The hosting world’s bread & butter solution for providing high availability and redundancy is load balancing. There are many different use cases for a Load Balancer (LB). It is important to know how to effectively manage your LB configuration so that it performs optimally in your environment. The proceeding article will review some of the common practices that, when adhered to, provide a smooth and seamless high availability website/application through the use of load balancing.

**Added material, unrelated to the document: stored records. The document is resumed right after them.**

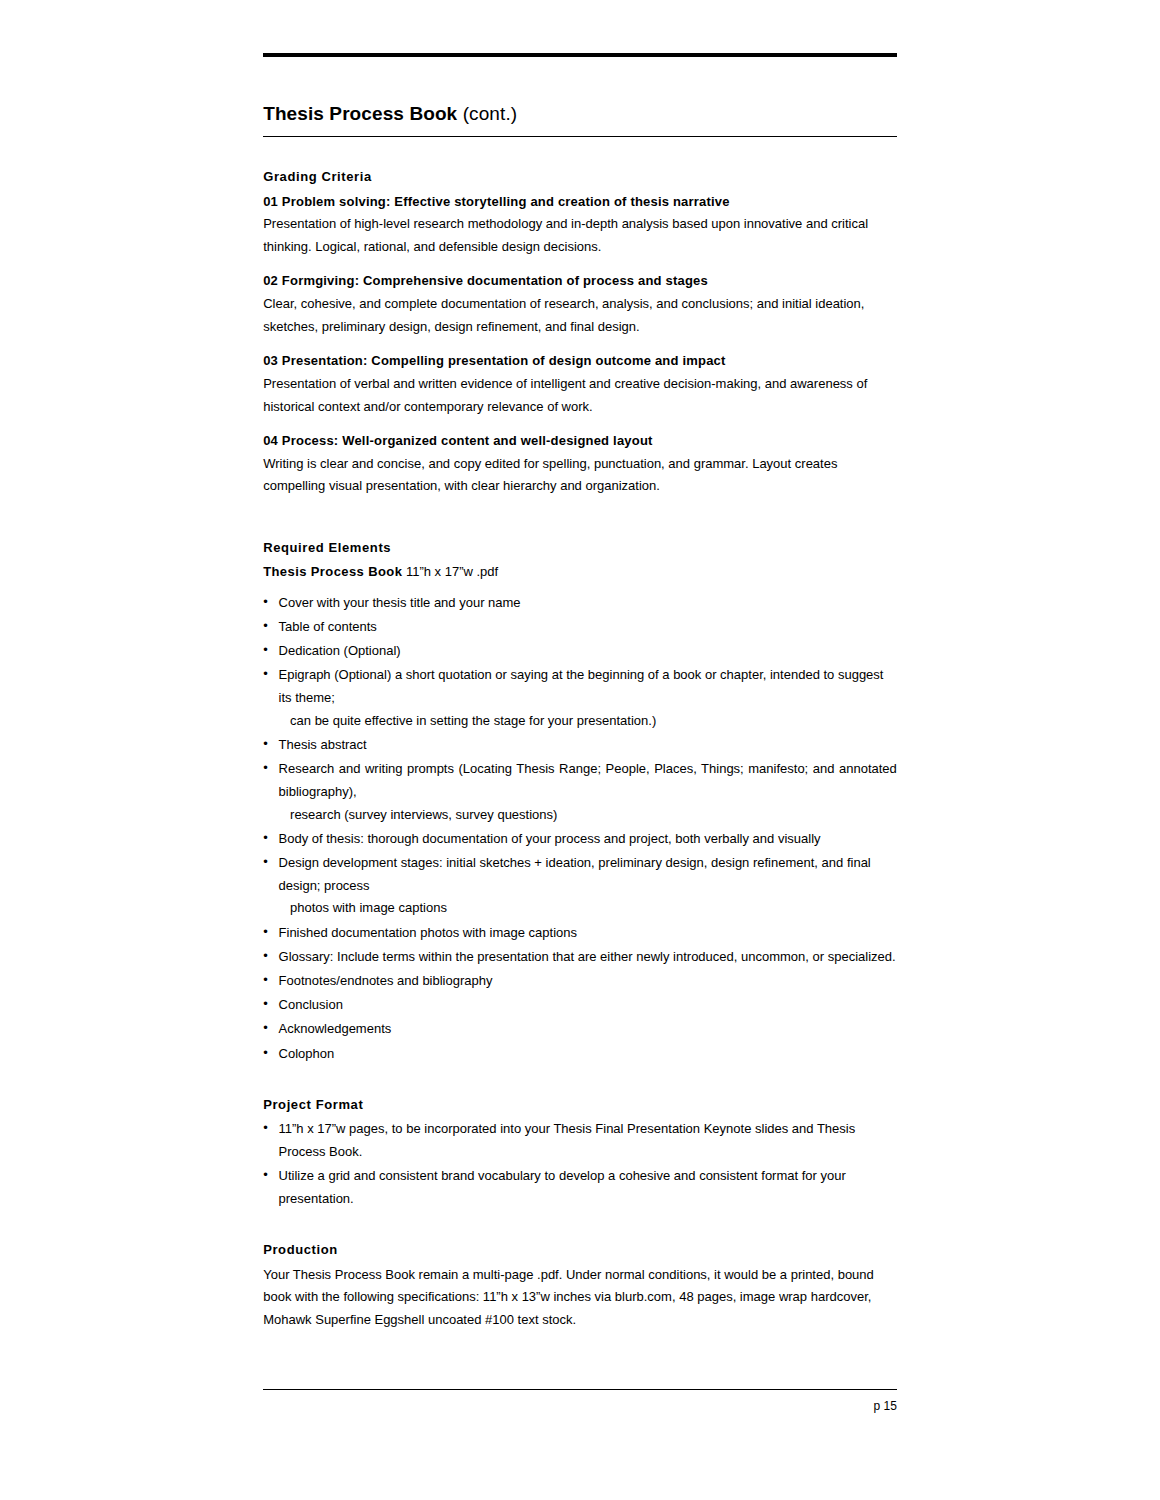Thesis Process Book (cont.)
Grading Criteria
01 Problem solving: Effective storytelling and creation of thesis narrative
Presentation of high-level research methodology and in-depth analysis based upon innovative and critical thinking. Logical, rational, and defensible design decisions.
02 Formgiving: Comprehensive documentation of process and stages
Clear, cohesive, and complete documentation of research, analysis, and conclusions; and initial ideation, sketches, preliminary design, design refinement, and final design.
03 Presentation: Compelling presentation of design outcome and impact
Presentation of verbal and written evidence of intelligent and creative decision-making, and awareness of historical context and/or contemporary relevance of work.
04 Process: Well-organized content and well-designed layout
Writing is clear and concise, and copy edited for spelling, punctuation, and grammar. Layout creates compelling visual presentation, with clear hierarchy and organization.
Required Elements
Thesis Process Book 11”h x 17”w .pdf
Cover with your thesis title and your name
Table of contents
Dedication (Optional)
Epigraph (Optional) a short quotation or saying at the beginning of a book or chapter, intended to suggest its theme;can be quite effective in setting the stage for your presentation.)
Thesis abstract
Research and writing prompts (Locating Thesis Range; People, Places, Things; manifesto; and annotated bibliography),research (survey interviews, survey questions)
Body of thesis: thorough documentation of your process and project, both verbally and visually
Design development stages: initial sketches + ideation, preliminary design, design refinement, and final design; processphotos with image captions
Finished documentation photos with image captions
Glossary: Include terms within the presentation that are either newly introduced, uncommon, or specialized.
Footnotes/endnotes and bibliography
Conclusion
Acknowledgements
Colophon
Project Format
11”h x 17”w pages, to be incorporated into your Thesis Final Presentation Keynote slides and Thesis Process Book.
Utilize a grid and consistent brand vocabulary to develop a cohesive and consistent format for your presentation.
Production
Your Thesis Process Book remain a multi-page .pdf. Under normal conditions, it would be a printed, bound book with the following specifications: 11”h x 13”w inches via blurb.com, 48 pages, image wrap hardcover, Mohawk Superfine Eggshell uncoated #100 text stock.
p 15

This article will focus on load balancing concepts and uses typical web services (HTTP, HTTPS). These services are independent of the LB device itself so they can run on any combination of operating system and server software, e.g., Linux, Windows, Apache, Nginx, IIS, etc. Load balancing is not limited to just web services. Any type of traffic with a client/server relationship can take advantage of load balancing.
What is Load Balancing?
Load balancing is the practice of using a network device, called a Load Balancer (LB), to distribute traffic between a back-end cluster of servers, called nodes. These nodes are virtually identical, each running the same software, services, and configurations. Broken nodes can be easily replaced by additional nodes which are also added to handle traffic growth over time. This prevents a single node from becoming overwhelmed as the LB uses specific load balancing algorithmic methods to determine which node handles subsequent requests. Load balancing is virtually invisible to the end-user, operating behind the scenes allowing a farm of servers to function as a single service or application. Load balancing comprises the backbone of most high availability solutions due to its flexibility, redundancy, and extendability.
OSI Layer Optimization
All load balancing occurs on one of two layers of The OSI Model. These layers allow for traffic balancing configurations based on different information that is contained in the network packet for that specific layer. The two layers involved in this process are the L4 Transport and L7 Application layer.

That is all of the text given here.